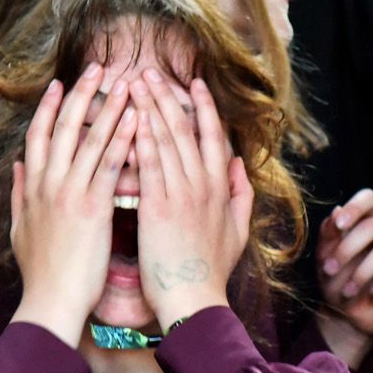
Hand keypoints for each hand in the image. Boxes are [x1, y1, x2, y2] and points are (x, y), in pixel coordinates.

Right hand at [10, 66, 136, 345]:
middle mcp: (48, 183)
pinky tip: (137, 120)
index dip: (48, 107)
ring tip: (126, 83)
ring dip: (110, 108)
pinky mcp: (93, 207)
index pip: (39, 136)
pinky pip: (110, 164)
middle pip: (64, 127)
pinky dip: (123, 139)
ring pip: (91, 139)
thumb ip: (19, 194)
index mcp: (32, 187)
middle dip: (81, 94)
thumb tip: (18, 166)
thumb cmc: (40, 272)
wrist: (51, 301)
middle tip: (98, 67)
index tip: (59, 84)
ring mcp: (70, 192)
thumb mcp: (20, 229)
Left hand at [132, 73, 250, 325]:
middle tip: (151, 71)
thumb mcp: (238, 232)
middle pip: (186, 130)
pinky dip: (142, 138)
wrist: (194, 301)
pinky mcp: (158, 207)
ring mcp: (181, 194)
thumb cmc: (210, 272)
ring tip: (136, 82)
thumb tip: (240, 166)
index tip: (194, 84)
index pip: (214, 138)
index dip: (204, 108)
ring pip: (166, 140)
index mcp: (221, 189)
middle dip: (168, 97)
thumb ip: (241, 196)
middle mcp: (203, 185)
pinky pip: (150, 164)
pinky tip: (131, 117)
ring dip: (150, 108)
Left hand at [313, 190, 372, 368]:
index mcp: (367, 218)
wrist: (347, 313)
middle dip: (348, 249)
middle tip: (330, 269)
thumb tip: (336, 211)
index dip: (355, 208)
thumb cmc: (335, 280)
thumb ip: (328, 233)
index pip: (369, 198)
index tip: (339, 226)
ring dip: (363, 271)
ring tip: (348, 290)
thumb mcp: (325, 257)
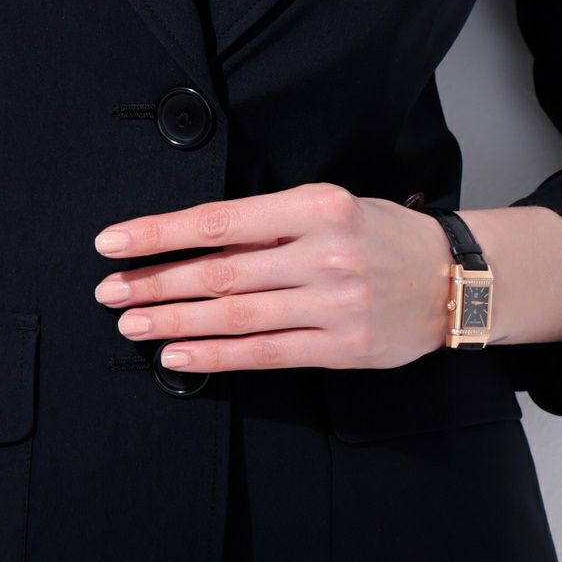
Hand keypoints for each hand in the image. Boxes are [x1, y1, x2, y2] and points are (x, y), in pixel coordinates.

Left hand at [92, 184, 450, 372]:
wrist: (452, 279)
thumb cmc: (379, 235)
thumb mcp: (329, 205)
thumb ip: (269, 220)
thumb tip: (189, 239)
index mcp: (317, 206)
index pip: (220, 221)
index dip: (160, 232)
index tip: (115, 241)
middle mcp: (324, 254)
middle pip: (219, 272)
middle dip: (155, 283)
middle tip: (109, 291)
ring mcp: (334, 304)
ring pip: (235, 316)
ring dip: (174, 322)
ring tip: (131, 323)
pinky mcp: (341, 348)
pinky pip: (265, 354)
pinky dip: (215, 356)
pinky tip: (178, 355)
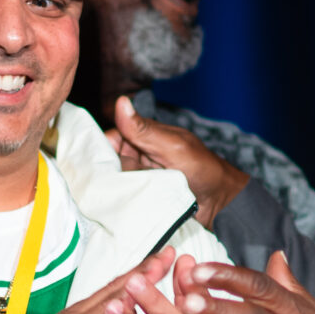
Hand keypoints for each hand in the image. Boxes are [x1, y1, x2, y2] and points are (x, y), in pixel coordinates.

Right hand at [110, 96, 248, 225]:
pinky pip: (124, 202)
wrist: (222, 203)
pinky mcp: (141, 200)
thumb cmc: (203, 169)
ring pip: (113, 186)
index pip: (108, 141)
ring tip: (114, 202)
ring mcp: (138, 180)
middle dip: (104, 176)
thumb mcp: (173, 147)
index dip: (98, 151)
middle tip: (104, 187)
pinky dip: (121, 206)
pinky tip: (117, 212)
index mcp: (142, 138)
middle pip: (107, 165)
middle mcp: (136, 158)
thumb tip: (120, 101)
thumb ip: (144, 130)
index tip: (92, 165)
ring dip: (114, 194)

# # # #

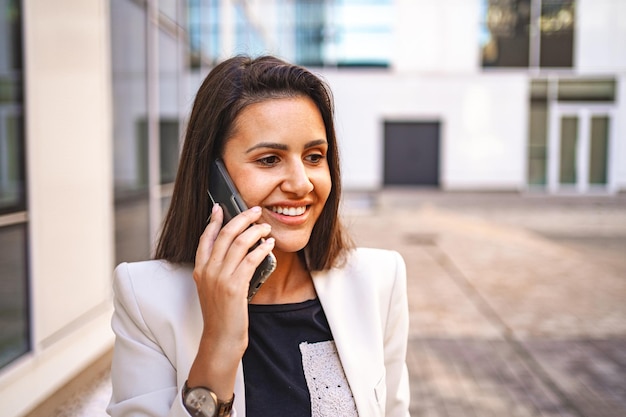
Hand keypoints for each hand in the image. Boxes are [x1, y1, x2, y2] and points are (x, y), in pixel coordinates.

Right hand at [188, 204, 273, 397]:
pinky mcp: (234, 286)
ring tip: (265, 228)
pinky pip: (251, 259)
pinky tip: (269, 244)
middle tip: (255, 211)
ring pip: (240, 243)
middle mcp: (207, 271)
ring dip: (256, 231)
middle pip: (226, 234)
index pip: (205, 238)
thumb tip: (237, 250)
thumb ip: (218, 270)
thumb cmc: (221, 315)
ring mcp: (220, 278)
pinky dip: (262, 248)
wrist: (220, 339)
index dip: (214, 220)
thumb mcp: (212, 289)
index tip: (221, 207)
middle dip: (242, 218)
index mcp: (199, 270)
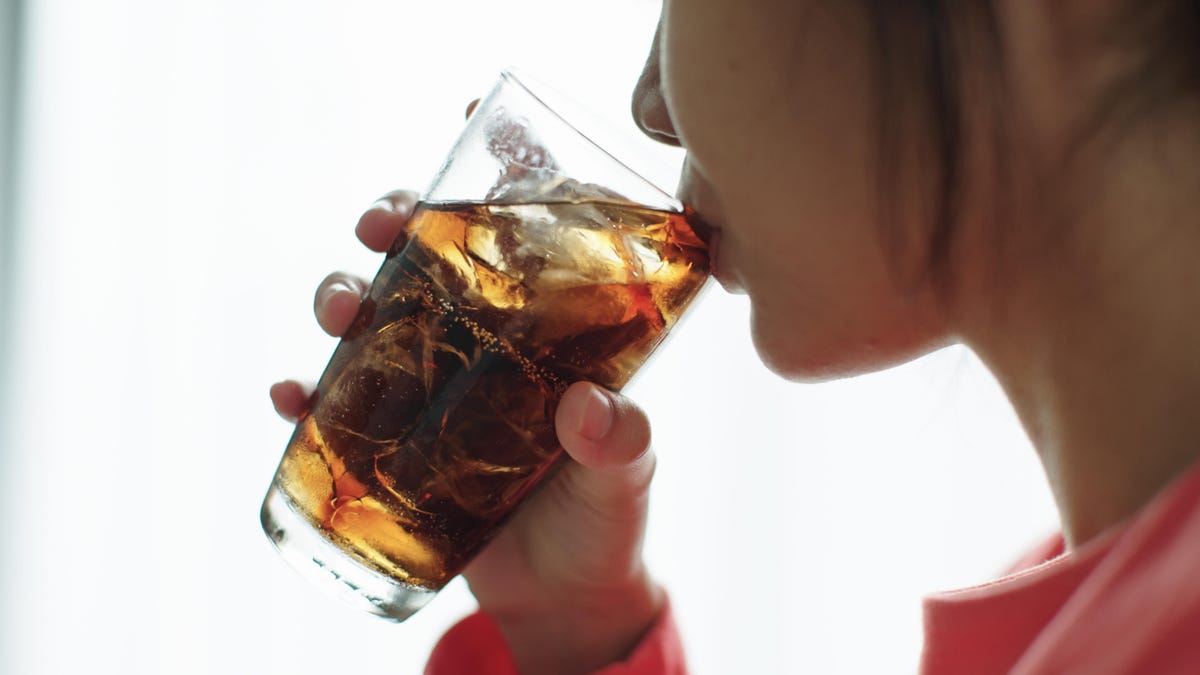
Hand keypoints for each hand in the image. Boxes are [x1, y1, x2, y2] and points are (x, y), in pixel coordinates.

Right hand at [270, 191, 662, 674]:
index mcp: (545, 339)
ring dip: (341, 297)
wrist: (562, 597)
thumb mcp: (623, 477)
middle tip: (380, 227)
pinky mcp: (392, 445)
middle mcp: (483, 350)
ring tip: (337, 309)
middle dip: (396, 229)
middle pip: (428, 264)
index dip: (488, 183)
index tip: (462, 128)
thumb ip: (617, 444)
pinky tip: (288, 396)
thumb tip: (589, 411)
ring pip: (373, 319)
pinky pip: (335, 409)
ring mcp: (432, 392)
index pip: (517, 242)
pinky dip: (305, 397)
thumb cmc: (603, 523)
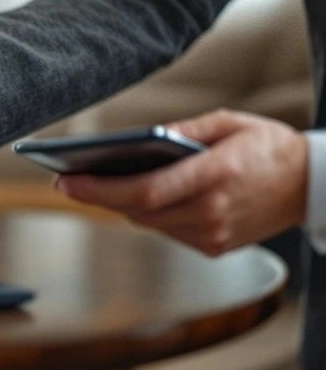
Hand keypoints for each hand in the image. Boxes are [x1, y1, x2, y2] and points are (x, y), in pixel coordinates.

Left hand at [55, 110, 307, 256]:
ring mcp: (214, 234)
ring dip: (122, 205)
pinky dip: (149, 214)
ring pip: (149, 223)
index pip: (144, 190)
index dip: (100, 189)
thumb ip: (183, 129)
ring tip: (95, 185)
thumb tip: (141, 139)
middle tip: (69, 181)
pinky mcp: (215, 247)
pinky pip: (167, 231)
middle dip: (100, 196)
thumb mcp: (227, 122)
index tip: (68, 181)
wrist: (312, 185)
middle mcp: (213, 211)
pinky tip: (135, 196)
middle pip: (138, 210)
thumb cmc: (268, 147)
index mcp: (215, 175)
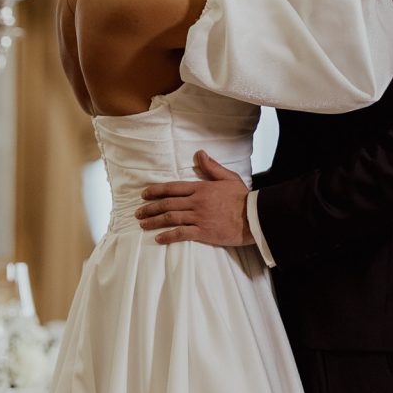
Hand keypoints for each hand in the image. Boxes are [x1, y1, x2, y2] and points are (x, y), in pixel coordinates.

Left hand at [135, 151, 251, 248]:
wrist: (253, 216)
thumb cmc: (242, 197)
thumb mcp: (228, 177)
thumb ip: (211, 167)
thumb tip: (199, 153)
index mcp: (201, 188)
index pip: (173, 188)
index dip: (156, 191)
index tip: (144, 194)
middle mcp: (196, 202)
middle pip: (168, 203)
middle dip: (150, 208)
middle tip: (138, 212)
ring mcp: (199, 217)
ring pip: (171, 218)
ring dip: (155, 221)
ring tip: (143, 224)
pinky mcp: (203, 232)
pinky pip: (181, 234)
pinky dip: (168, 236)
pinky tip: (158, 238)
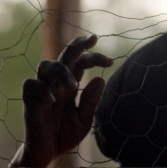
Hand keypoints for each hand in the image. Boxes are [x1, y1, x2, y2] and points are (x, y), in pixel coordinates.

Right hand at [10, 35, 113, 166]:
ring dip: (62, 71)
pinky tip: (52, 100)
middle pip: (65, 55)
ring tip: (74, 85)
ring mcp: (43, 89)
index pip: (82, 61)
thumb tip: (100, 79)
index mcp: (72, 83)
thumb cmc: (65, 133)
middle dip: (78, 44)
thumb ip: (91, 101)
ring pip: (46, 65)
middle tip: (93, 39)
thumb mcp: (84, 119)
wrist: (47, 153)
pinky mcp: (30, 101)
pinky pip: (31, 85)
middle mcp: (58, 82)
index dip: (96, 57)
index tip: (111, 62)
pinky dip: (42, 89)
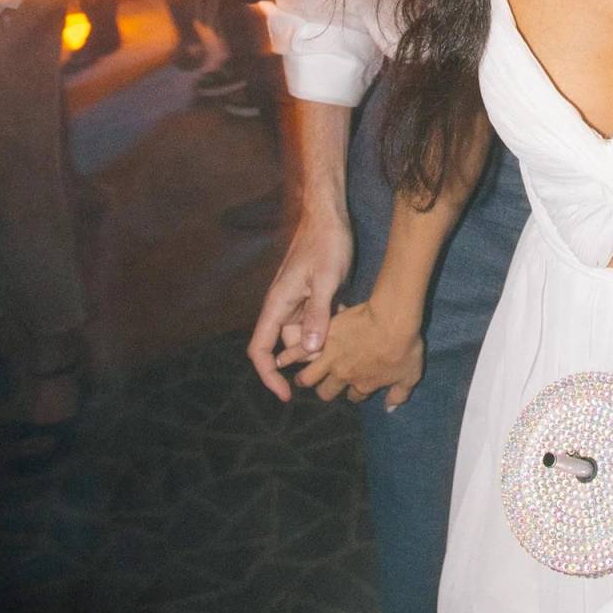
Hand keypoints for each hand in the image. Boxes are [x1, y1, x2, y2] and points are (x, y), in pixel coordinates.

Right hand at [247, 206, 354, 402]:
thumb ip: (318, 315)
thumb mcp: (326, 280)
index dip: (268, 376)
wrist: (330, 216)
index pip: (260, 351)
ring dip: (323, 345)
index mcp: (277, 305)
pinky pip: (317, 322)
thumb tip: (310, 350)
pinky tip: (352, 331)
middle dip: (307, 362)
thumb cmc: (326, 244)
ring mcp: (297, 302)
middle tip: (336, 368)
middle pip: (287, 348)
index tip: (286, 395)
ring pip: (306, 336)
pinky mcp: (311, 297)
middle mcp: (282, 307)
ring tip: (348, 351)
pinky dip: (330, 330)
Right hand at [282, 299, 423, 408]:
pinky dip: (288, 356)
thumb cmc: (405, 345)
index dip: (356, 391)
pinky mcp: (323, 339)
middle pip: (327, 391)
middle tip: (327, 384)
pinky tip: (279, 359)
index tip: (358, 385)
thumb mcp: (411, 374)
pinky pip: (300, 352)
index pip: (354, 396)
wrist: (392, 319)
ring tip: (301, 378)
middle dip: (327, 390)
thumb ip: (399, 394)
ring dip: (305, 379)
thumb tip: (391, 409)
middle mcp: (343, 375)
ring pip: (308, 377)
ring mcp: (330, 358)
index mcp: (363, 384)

# # # #

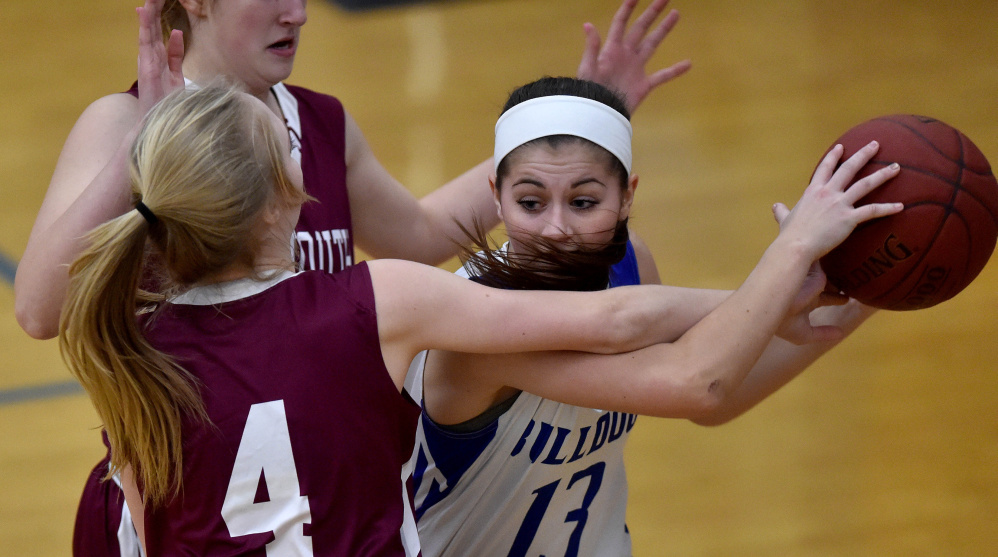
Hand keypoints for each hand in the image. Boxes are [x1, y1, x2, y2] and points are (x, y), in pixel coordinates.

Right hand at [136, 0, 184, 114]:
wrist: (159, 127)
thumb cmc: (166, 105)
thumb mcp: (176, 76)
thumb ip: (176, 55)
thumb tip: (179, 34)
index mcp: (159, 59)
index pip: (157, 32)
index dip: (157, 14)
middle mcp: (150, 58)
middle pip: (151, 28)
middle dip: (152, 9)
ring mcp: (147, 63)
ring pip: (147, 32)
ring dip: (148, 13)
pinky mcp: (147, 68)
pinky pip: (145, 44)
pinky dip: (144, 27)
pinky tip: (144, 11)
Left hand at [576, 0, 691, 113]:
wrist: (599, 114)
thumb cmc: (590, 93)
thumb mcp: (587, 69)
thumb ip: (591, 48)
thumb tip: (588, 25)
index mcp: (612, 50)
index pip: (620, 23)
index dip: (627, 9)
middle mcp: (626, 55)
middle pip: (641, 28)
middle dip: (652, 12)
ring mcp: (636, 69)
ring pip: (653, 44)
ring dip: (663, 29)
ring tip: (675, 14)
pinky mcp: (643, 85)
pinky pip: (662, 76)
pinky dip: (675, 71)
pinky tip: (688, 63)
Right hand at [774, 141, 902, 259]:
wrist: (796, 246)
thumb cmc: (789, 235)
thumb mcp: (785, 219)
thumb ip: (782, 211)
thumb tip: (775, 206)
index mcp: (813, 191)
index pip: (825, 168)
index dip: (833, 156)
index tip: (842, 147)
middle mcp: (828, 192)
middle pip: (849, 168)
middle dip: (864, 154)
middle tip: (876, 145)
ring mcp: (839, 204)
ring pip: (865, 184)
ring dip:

# # # #

## Your goal
Transcribe the listing above exactly, but only from the line with "index mcp: (72, 83)" through the line with "ring dip: (323, 345)". Include both of those lines and omit the pictures.

## Written solution
index mcp: (72, 83)
thumb cmc: (65, 133)
middle dip: (78, 44)
thumb ip: (91, 101)
ring pip: (46, 65)
middle tip: (93, 39)
thumb mcp: (84, 119)
wrist: (47, 153)
pinky mcp: (30, 101)
pinky pip: (31, 85)
middle mcp: (58, 82)
index dip: (96, 57)
index tip: (111, 62)
pinky dip: (42, 89)
Hand keypoints for each hand in the image. Boxes are [x1, y1, x2, y2] and points are (x, y), in pixel coordinates.

Right hand at [247, 206, 354, 402]:
thumb ip: (318, 315)
thumb mcp: (326, 280)
index dip: (268, 376)
wrist: (330, 216)
index pip: (260, 351)
ring dip: (323, 345)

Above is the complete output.